The Supreme Court has ruled that states can count ballots that are sent by Election Day but arrive late. The court was split 5 to 4 in a decision that rejected a challenge from the Republican National Committee to a Mississippi law that allows ballots to be counted even if they arrive after the Election Day deadline.
The decision in Mississippi v. the RNC was authored by Justice Amy Coney Barrett. She was joined by Chief Justice John Roberts as well as the three more liberal justices on the court in the decision.
"The Framers recognized the difficulty of crafting election laws 'applicable to every probable change in the situation of the country.' The Federalist No. 59, at 362. So instead of constitutionalizing election law, they decided that 'a discretionary power over elections' needed to be lodged 'somewhere,'" Barrett wrote. "Suffice it to say, that power was not lodged in this Court.
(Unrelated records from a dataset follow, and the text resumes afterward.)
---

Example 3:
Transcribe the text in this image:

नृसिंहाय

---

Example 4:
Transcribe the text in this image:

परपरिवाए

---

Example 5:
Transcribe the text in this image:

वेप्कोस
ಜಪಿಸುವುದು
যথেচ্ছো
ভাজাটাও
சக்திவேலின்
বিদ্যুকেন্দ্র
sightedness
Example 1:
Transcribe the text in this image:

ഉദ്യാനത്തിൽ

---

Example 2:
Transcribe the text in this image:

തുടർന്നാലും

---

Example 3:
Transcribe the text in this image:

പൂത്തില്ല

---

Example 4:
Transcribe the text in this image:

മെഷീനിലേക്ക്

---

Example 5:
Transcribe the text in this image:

The election-day statutes say nothing about ballot receipt, and we cannot add to the words Congress chose."
A dissent was written by Justice Samuel Alito, who was joined by the Justices Clarence Thomas, Neil Gorsuch, and Brett Kavanaugh. "Today," Alito wrote, "not all voting occurs in person on election day. Both voting by mail and early voting have become popular, and respondents do not dispute the lawfulness of these modern practices. Nor do I. But acceptance of these practices cannot change the fact that under federal law, the electorate’s collective choice must still be authoritatively ex-pressed on election day."
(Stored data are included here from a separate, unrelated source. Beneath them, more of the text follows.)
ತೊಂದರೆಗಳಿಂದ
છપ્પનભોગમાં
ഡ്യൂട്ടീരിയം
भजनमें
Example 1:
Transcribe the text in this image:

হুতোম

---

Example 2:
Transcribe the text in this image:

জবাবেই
"If ballots received after election day are added to the set of ballots that dictate the election’s outcome, the electorate’s choice does not occur on election day," Alito added in the dissent. "The acceptance of these late-arriving ballots effectively postpones the date on which the electorate’s choice is made."
If the court had ruled that ballots that were received late could not be counted, 14 states would have had to change their election laws ahead of the 2026 midterms.
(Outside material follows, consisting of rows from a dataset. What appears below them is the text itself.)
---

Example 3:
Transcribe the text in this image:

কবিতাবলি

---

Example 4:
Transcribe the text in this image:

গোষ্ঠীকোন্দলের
The new ruling adds another aspect to the election field ahead of the 2026 midterms, as the GOP is looking to keep control of the House and Senate. The ruling is a strike against the Trump administration, which has been pushing for more secure elections as there have been allegations of election fraud after mail-in ballots have shifted election results in the favor of Democrats such as in the LA mayoral primary.
Mississippi is one of 14 states that allow a grace period between when a ballot is sent and when it is received if the ballot is postmarked before Election Day. Many of those states are controlled by Democrats, including California, Illinois, Maryland, Massachusetts, New Jersey, New York, Oregon, Virginia, and Washington.
The RNC received support for the legal challenge against the Mississippi law from the House Republicans' campaign arm, other GOP-controlled states, and other Republican entities.